Guilherme Dias Siqueira
11 de Setembro marca o aniversário de uma das grandes tragédias ocorridas nas Américas, algo tão terrível e tão brutal que seria lembrado não só nas aulas de história, mas no profundo subconsciente de um povo inteiro. Há 50 anos, no Chile, um presidente era assassinado, o palácio presidencial bombardeado, uma ditadura se iniciava e por trás dela, um homem se tornava ditador. Embora todos eles sejam, sem exceção, meros mortais feitos de carne, osso e vísceras, como todos nós, quando tomamos conhecimento das barbaridades as quais esses mesmos humanos tiveram a capacidade de perpetrar, passamos a enxergá-los como monstros.
Não há nada mais adequado que comparar alguém que suga vidas de seus oponentes a um vampiro, na visão dos roteiristas de El Conde, Pablo Larraín e Guillermo Calderón, Augusto Pinochet é um monstro dos clássicos filmes de terror dos anos 1930. Com mais de 200 anos de vida, o general viveu assombrando revoluções por décadas ao redor do mundo até parar no Chile e lá, após acusações de crime contra a humanidade e corrupção (aparentemente ele não se incomoda tanto com a primeira) ele decide se isolar com sua família em uma fazenda.

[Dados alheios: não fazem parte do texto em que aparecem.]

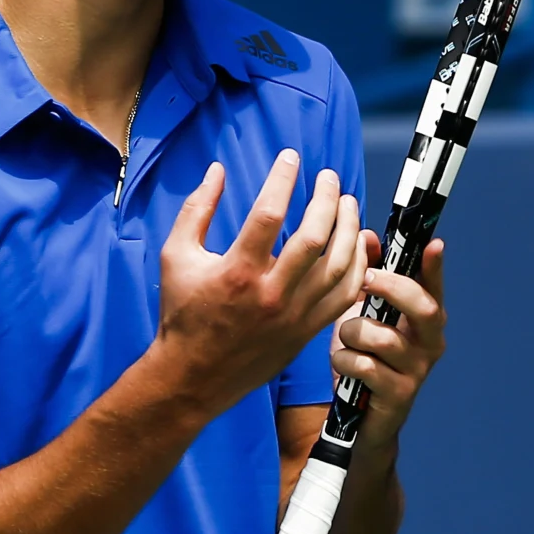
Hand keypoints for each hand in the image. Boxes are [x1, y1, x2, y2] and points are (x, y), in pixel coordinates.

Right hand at [156, 152, 367, 417]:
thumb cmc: (181, 313)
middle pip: (315, 235)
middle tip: (329, 178)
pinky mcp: (306, 332)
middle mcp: (270, 292)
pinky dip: (357, 266)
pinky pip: (345, 295)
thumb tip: (217, 170)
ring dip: (349, 228)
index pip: (269, 213)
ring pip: (339, 265)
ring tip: (348, 203)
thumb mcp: (175, 256)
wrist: (192, 376)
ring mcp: (293, 315)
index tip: (291, 157)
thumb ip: (197, 209)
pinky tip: (355, 243)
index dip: (283, 179)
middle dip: (327, 198)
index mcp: (237, 271)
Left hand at [330, 238, 446, 452]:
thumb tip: (367, 235)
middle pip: (423, 308)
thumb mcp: (361, 314)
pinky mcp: (399, 395)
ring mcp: (417, 371)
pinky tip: (343, 367)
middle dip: (392, 287)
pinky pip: (364, 365)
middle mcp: (429, 343)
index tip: (434, 243)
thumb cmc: (362, 357)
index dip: (434, 267)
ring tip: (343, 340)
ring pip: (381, 337)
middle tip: (365, 278)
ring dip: (352, 333)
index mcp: (423, 320)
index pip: (433, 288)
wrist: (359, 420)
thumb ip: (367, 277)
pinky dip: (344, 360)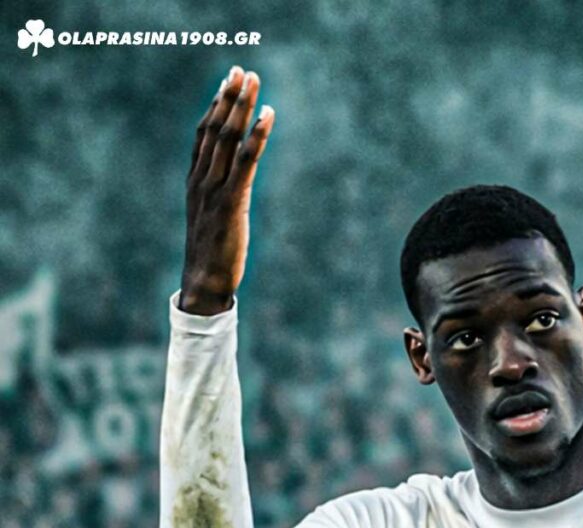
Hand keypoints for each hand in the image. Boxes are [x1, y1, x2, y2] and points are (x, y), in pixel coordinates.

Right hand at [180, 65, 274, 313]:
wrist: (204, 283)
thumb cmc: (212, 255)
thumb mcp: (212, 220)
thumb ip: (218, 199)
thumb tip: (233, 190)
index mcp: (195, 182)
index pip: (203, 135)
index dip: (215, 106)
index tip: (227, 83)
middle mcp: (201, 179)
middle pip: (215, 128)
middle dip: (230, 97)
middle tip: (243, 70)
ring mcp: (214, 189)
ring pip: (227, 137)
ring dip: (242, 106)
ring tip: (254, 80)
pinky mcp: (232, 202)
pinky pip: (246, 161)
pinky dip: (257, 135)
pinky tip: (269, 115)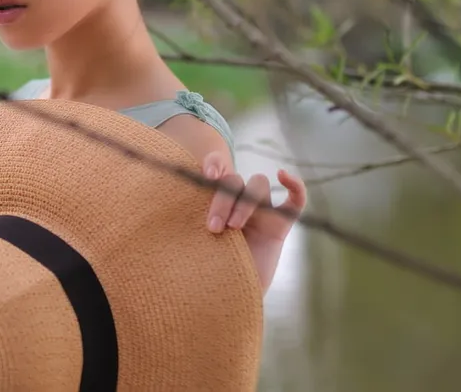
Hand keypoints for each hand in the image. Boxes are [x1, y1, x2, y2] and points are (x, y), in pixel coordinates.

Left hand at [202, 151, 306, 290]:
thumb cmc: (206, 271)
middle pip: (234, 181)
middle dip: (222, 201)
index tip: (206, 175)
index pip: (217, 166)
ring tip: (233, 228)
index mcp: (215, 200)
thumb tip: (164, 204)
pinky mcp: (281, 225)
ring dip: (244, 203)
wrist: (228, 298)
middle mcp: (238, 201)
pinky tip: (283, 176)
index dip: (214, 163)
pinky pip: (296, 200)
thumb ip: (189, 223)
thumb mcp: (194, 243)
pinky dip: (295, 186)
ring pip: (258, 185)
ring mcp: (261, 212)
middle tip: (213, 227)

Um dos dois representantes chilenos no Oscar, El Conde é uma obra satírica e humorística, e, apesar do enredo bastante criativo, poderia passar despercebida pela Academia, não fosse o seu imenso valor estético. A indicação a Melhor Fotografia pelo trabalho de Edward Lachman é uma recompensa justa a uma filmagem que assombra, é soturna e sabe explorar com precisão um recurso antigo – o preto e branco. No filme, o efeito é reimaginado para possuir uma certa liquidez. A ideia é que a Santiago moderna com seus arranha-céus de vidro possa parecer tão assustadora quanto um castelo medieval assombrado.
O longa-metragem desfruta ainda do uso da simetria como uma forma de causar um certo deslumbre aterrorizante, de dar inveja a tantos filmes de terror que pecam pela falta de sutileza. El Conde explora o medo do escuro, o medo de um ser que não grita para assustar, apenas sua aparição já é o suficiente para saber que o mal encarnado está presente. A mistura de terror e comédia não é nova na Sétima Arte, porém a produção eleva a mistura a um novo patamar, se de um lado a comédia é ácida, cítrica, o terror tem um gosto de metal enferrujado próprio do sangue.
Parece estranho dizer que quase em meados da década de 2020 fazer alguém voar em um filme seja algo impressionante e grandioso, mas aqui os movimentos no ar podem representar um poder absoluto e apavorante ou até mesmo uma certa leveza. A mistura de capas compridas e sombrias de um vampiro, os véus ultra brancos de uma freira ou quepe de general fazem o figurino parecer pesado e inadequado, como se prendesse os personagens deslocados de seu tempo.
O tom decrépito da película também influencia a trilha sonora, planos e perspectivas das câmeras do diretor Pablo Larraín e é como um lembrete de que os horrores de uma ditadura não podem ser esquecidos. É um recado de que seus algozes estão sempre à espreita, à espera da noite, da oportunidade de se levantar de um caixão. De que se na ficção eles devoram corações, na vida real, políticos populistas devoram os cérebros da população em busca de poder e dinheiro.
As atuações são excelentes: Jaime Vadell faz um moribundo Pinochet cheio de vícios e que acaba se apaixonando pela freira Carmen, interpretada com bastante destreza por Paula Luchsinger. Um destaque curioso é a aparição de uma antiga aliada de Pinochet, a “dama de ferro” Margaret Thatcher, ex premier britânica que também tem sua versão monstruosa, interpretada por Stella Gonet.
El Conde é mais uma vez um sucesso latino-americano ganhando destaque ao expor as veias abertas do continente. Os cineastas latinos não perdoam os vampiros autoritários que se deleitam dessas veias, diferentemente de uma certa conivência daqueles que em busca de moderação optaram por eximir de culpas os piores criminosos, que roubaram mataram e torturaram e acabaram por ser anistiados e gozaram de privilégios durante a transição para a democracia. O filme pode até estar próximo do prêmio em Hollywood, mas tem conexões profundas com o nosso Brasil.